Prados is a former addict with 16 years of sobriety. She runs her own vacation rental cleaning business in Kona, trains at 5 a.m. before her clients’ 11 a.m. checkouts, and is in bed by 7 p.m. to prioritize recovery. She started powerlifting just three years ago after discovering her strength through CrossFit.
“I’ve grown more in the last three years of powerlifting than I have the whole 16 years I’ve been sober,” Prados reflects. “Being a former addict, you don’t see yourself as strong. It’s quite the opposite, really. Everybody else knows I can do things besides me. I don’t have any faith in myself. This whole powerlifting life has brought me some confidence in myself.”
Her journey to Seoul started when she unexpectedly won USA Powerlifting Nationals in April 2025. “I didn’t even think about how much it would cost or anything. I just automatically signed up, and my husband was like, ‘I guess we’re going to Korea.'”
Her husband, Albert Prados, serves as her coach and handler.

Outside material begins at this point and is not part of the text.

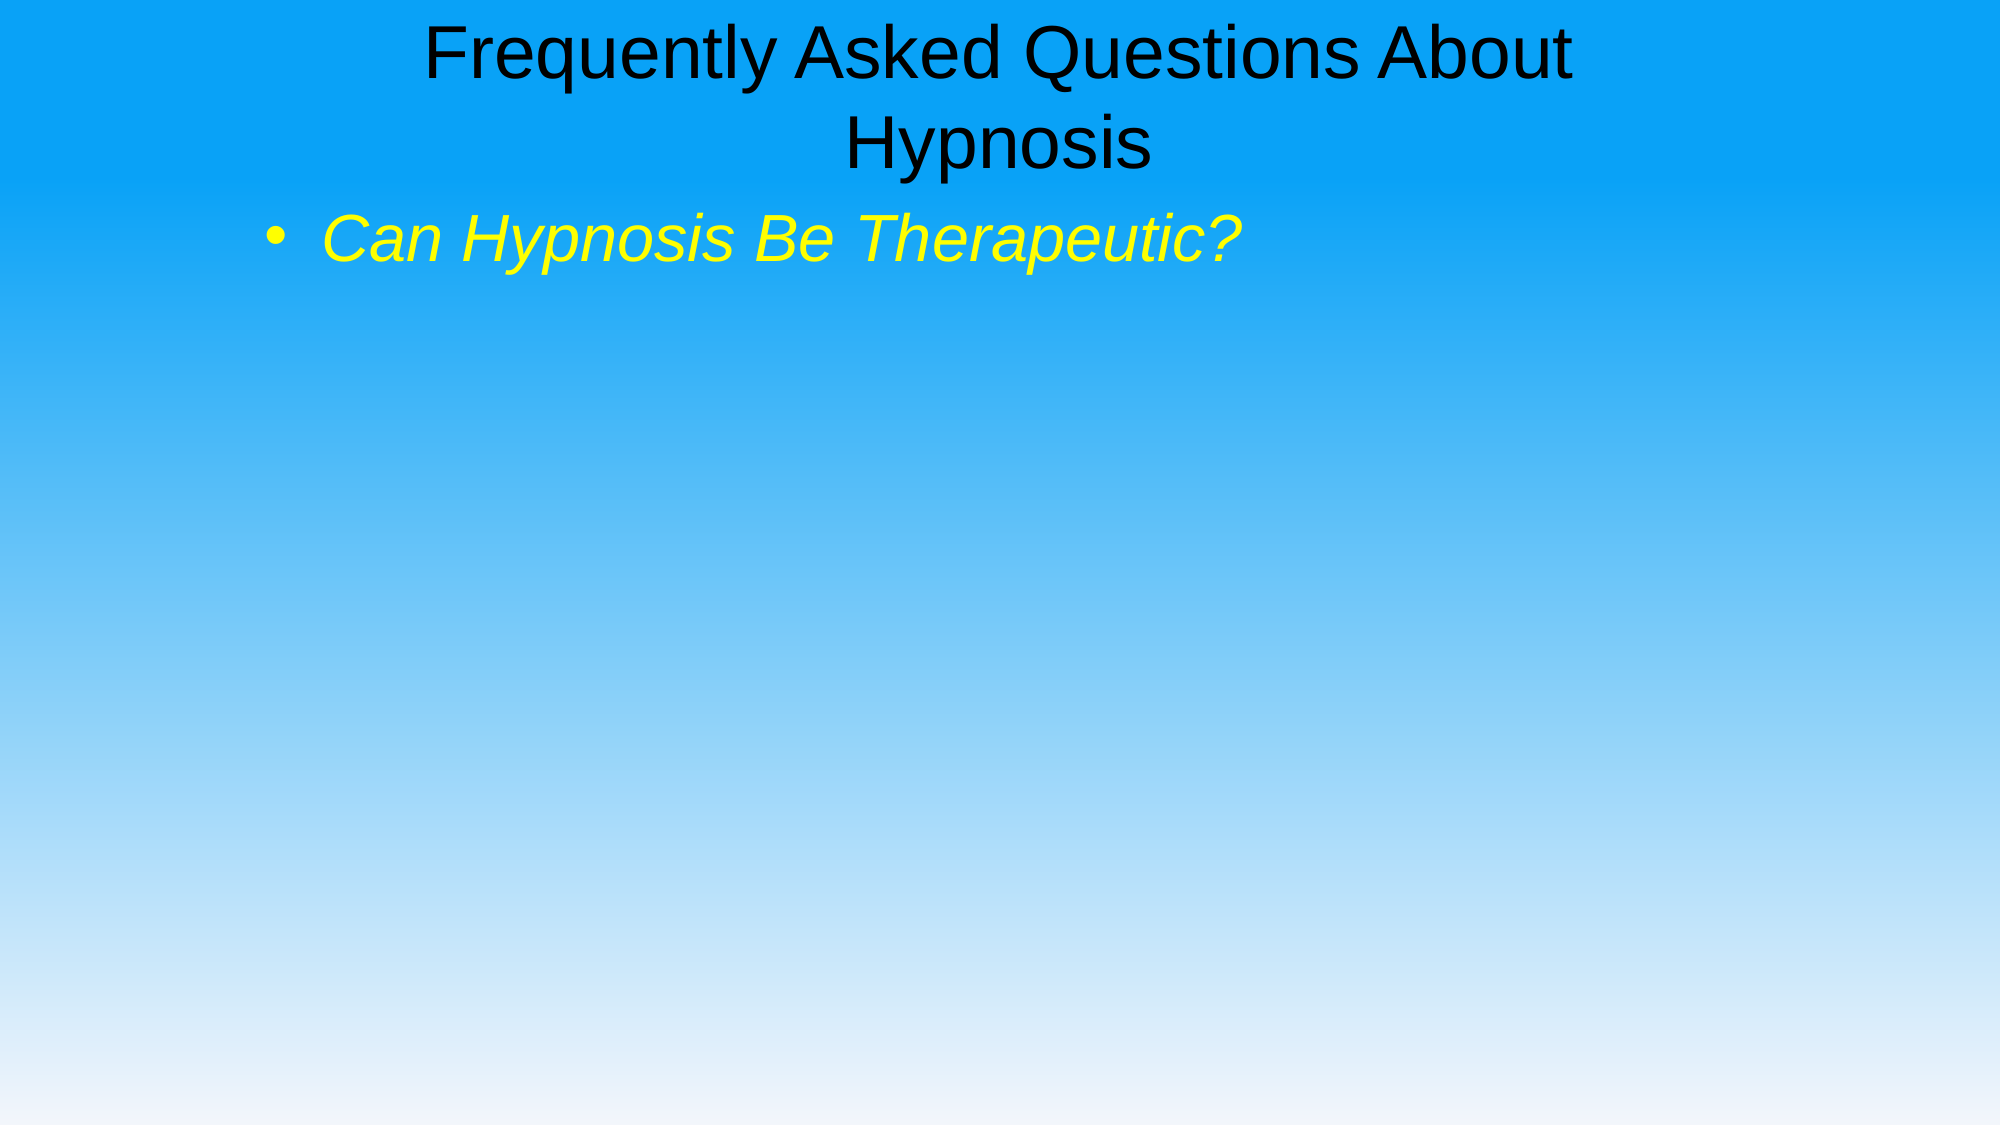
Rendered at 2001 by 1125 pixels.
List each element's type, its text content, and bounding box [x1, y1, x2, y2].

text_box Can Hypnosis Be Therapeutic? [249, 187, 1750, 930]
title Frequently Asked Questions About Hypnosis [248, 0, 1749, 168]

She uses the Juggernaut app for programming, which has been building her numbers toward one specific goal: reclaiming the 440-pound deadlift world record that had been broken between nationals and Worlds.
But the path there was anything but smooth. After nationals, Prados tore her shoulder so badly she couldn’t even lift the bar for bench press. Physical therapy became part of her daily routine alongside training.
At Worlds, after overcoming the first squat disaster, Prados fought through her second bench attempt—a 170-pound lift she hadn’t hit since nationals—only to have her back lock up so severely she could barely get off the bench. She opted out of her third attempt, conserving energy for what mattered most: the deadlift.
“I had already won the competition with my first deadlift,” Prados explains. “So, the second attempt was just for the record. I wanted it. I wanted it back.”
When 440 pounds of barbell sat waiting on the platform, Prados channeled everything she’d learned about not giving up. “It felt really heavy, and it felt like it was stuck at my knees, like I wasn’t moving,” she says. “But I locked it out. I made sure my knees were locked out.”
The world record was hers. Again.
Later, when the scores were tallied across all weight classes and age divisions for the Masters competition, Prados learned she’d won the best lifter award for the entire Masters field. “I just won overall Masters at Worlds,” she says.
For someone who spent years not believing in herself, the victory represented a fundamental shift. “I can probably say today that I’m proud of myself,” Prados says quietly. “Which is a big, big thing.”
She credits Pacific Island Fitness in Kona, her training partner Kevin, the Juggernaut app and her husband Albert for their unwavering support. “Without that, I don’t even know if I’d be where I am today.”